━━━━━ DATASET ENTRIES ━━━━━

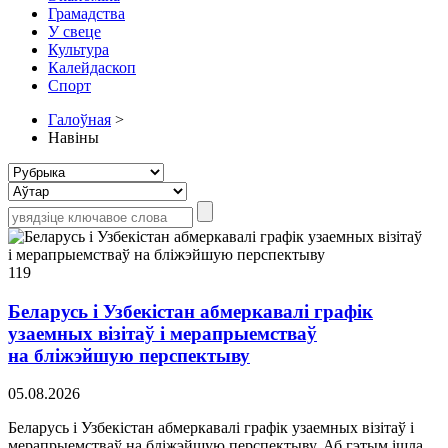
Грамадства
У свеце
Культура
Калейдаскоп
Спорт
Галоўная
>
Навіны
119
Беларусь і Узбекістан абмеркавалі графік
узаемных візітаў і мерапрыемстваў
на бліжэйшую перспектыву
05.08.2026
Беларусь і Узбекістан абмеркавалі графік узаемных візітаў і
мерапрыемстваў на бліжэйшую перспектыву. Аб гэтым ішла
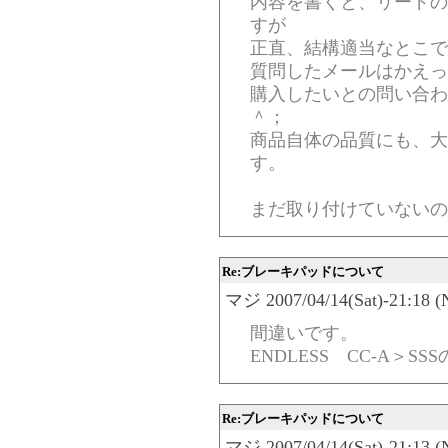
内容を書くと、リードの
すが
正直、結構適当なとこで
質問したメールはかえっ
購入したいとの問い合わ
＾；
商品自体の品質にも、大
す。
まだ取り付けていないの
Re:ブレーキパッドについて
マジ 2007/04/14(Sat)-21:18 (
間違いです。
ENDLESS CC-A＞SS
Re:ブレーキパッドについて
マジ 2007/04/14(Sat)-21:13 (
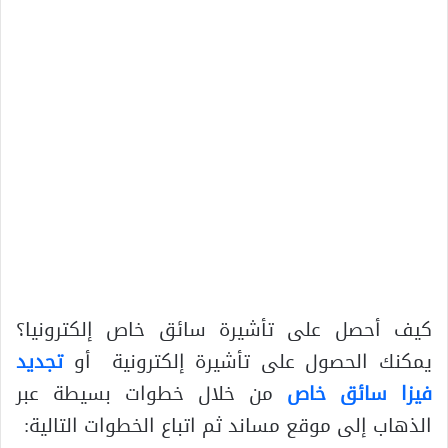
كيف أحصل على تأشيرة سائق خاص إلكترونيا؟
يمكنك الحصول على تأشيرة إلكترونية أو
تجديد
فيزا سائق خاص
من خلال خطوات بسيطة عبر
الذهاب إلى موقع مساند ثم اتباع الخطوات التالية:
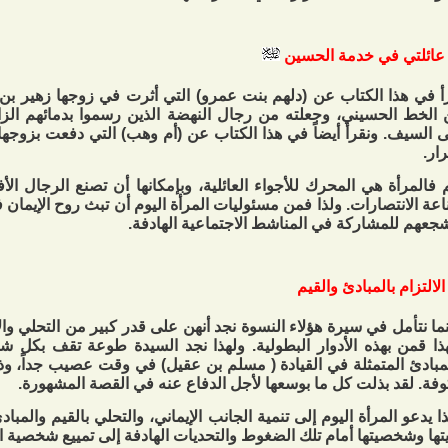
عائلتي في خدمة الحسين
أ في هذا الكتاب عن (دلهم بنت عمرو) التي أثرت في زوجها زهير بن ا
الخط الحسيني، وجعلته من رجال النهضة الذين رسموا بدمائهم الزاك
 السيف. ونقرأ أيضاً في هذا الكتاب عن (أم وهب) التي دفعت بزوجها
رار.
 فالمرأة هي المحرك للأجواء العائلية، وبإمكانها أن تصنع الرجال ال
عة الانتصارات. ولذا فمن مسئوليات المرأة اليوم أن تبث روح الإيمان ف
جعهم للمشاركة في المناشط الاجتماعية الهادفة.
الالتزام بالمبادئ والقيم
ما نتأمل في سيرة هؤلاء النسوة نجد أنهن على قدر كبير من التحلي والال
ذا قمن بهذه الأدوار البطولية. ولهذا نجد السيدة طوعة تقف بكل 
مبادئ المتمثلة في القيادة ( مسلم بن عقيل) في وقت عصيب جداً، و
وفة. لقد بذلت كل ما بوسعها لأجل الدفاع عنه في القصة المشهورة.
ا يدعو المرأة اليوم إلى تنمية الجانب الإيماني، والتحلي بالقيم والمب
تها وشخصيتها أمام تلك الضغوط والتحديات الهادفة إلى تمييع شخصية ال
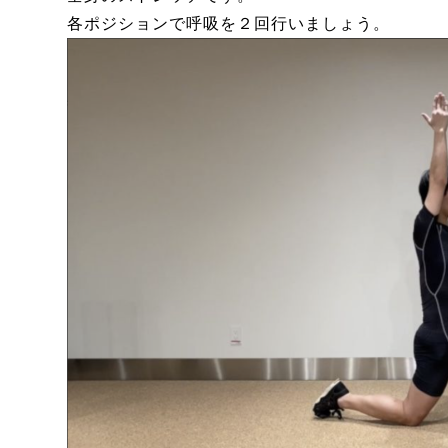
各ポジションで呼吸を２回行いましょう。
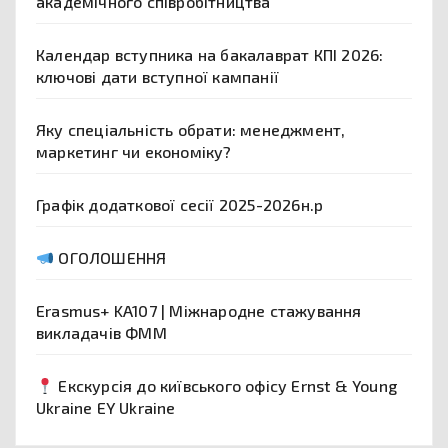
академічного співробітництва
Календар вступника на бакалаврат КПІ 2026:
ключові дати вступної кампанії
Яку спеціальність обрати: менеджмент,
маркетинг чи економіку?
Графік додаткової сесії 2025-2026н.р
ОГОЛОШЕННЯ
Erasmus+ KA107 | Міжнародне стажування
викладачів ФММ
Екскурсія до київського офісу Ernst & Young
Ukraine EY Ukraine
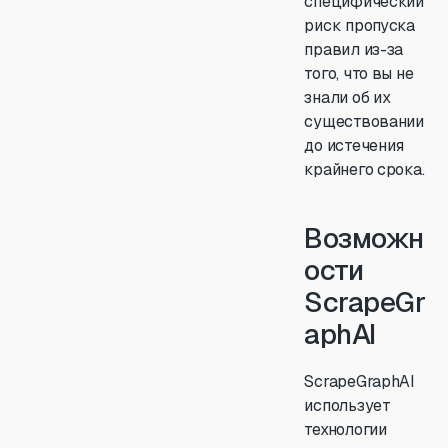
специфический
риск пропуска
правил из-за
того, что вы не
знали об их
существовании
до истечения
крайнего срока.
Возможн
ости
ScrapeGr
aphAI
ScrapeGraphAI
использует
технологии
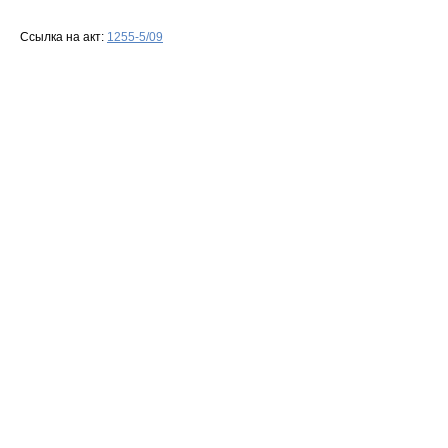
Ссылка на акт:
1255-5/09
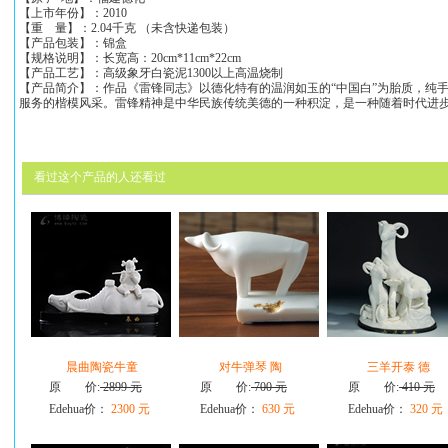
【上市年份】：2010
【重 量】：2.04千克 （未含快递包装）
【产品包装】：锦盒
【规格说明】：长宽高：20cm*11cm*22cm
【产品工艺】：高级象牙白瓷泥1300以上高温烧制
【产品简介】：作品《雷锋同志》以德化特有的温润如玉的“中国白”为胎质，纯
服务的楷模风采。雷锋精神是中华民族传统美德的一种积淀，是一种随着时代进
看过这个产品的人还看过
晨曲陶瓷牛童
对牛弹琴 陶
三羊开泰 德
原 价:
2899 元
原 价:
700 元
原 价:
410 元
Edehua价：
2300 元
Edehua价：
630 元
Edehua价：
320 元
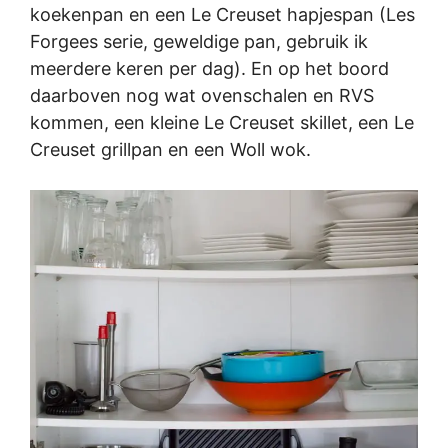
koekenpan en een Le Creuset hapjespan (Les
Forgees serie, geweldige pan, gebruik ik
meerdere keren per dag). En op het boord
daarboven nog wat ovenschalen en RVS
kommen, een kleine Le Creuset skillet, een Le
Creuset grillpan en een Woll wok.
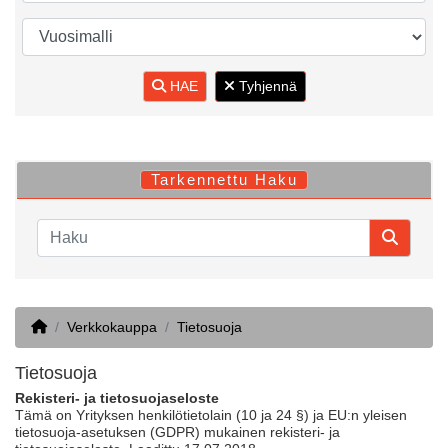
HAE
Tyhjennä
Tarkennettu Haku
Home
Verkkokauppa
Tietosuoja
Tietosuoja
Rekisteri- ja tietosuojaseloste
Tämä on Yrityksen henkilötietolain (10 ja 24 §) ja EU:n yleisen
tietosuoja-asetuksen (GDPR) mukainen rekisteri- ja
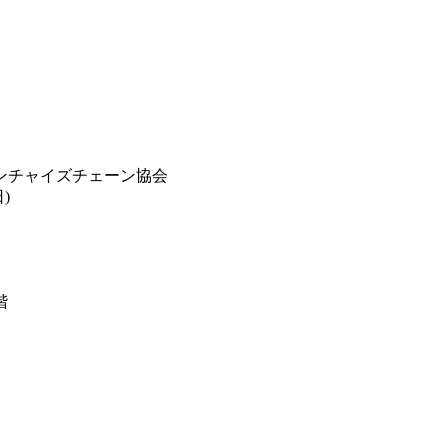
ンチャイズチェーン協会
)
階
】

━━━━━

=== EXERCISE AIM ===
Needed here is a verbatim copy of the data from the first line through the line with "كيف أحصل على تأشيرة سائق خاص إلكترونيا؟", without pictures.

=== PROBLEM SOLUTION ===
Грамадства
У свеце
Культура
Калейдаскоп
Спорт
Галоўная
>
Навіны
119
Беларусь і Узбекістан абмеркавалі графік
узаемных візітаў і мерапрыемстваў
на бліжэйшую перспектыву
05.08.2026
Беларусь і Узбекістан абмеркавалі графік узаемных візітаў і
мерапрыемстваў на бліжэйшую перспектыву. Аб гэтым ішла
内容を書くと、リードの
すが
正直、結構適当なとこで
質問したメールはかえっ
購入したいとの問い合わ
＾；
商品自体の品質にも、大
す。
まだ取り付けていないの
Re:ブレーキパッドについて
マジ 2007/04/14(Sat)-21:18 (
間違いです。
ENDLESS CC-A＞SS
Re:ブレーキパッドについて
マジ 2007/04/14(Sat)-21:13 (
كيف أحصل على تأشيرة سائق خاص إلكترونيا؟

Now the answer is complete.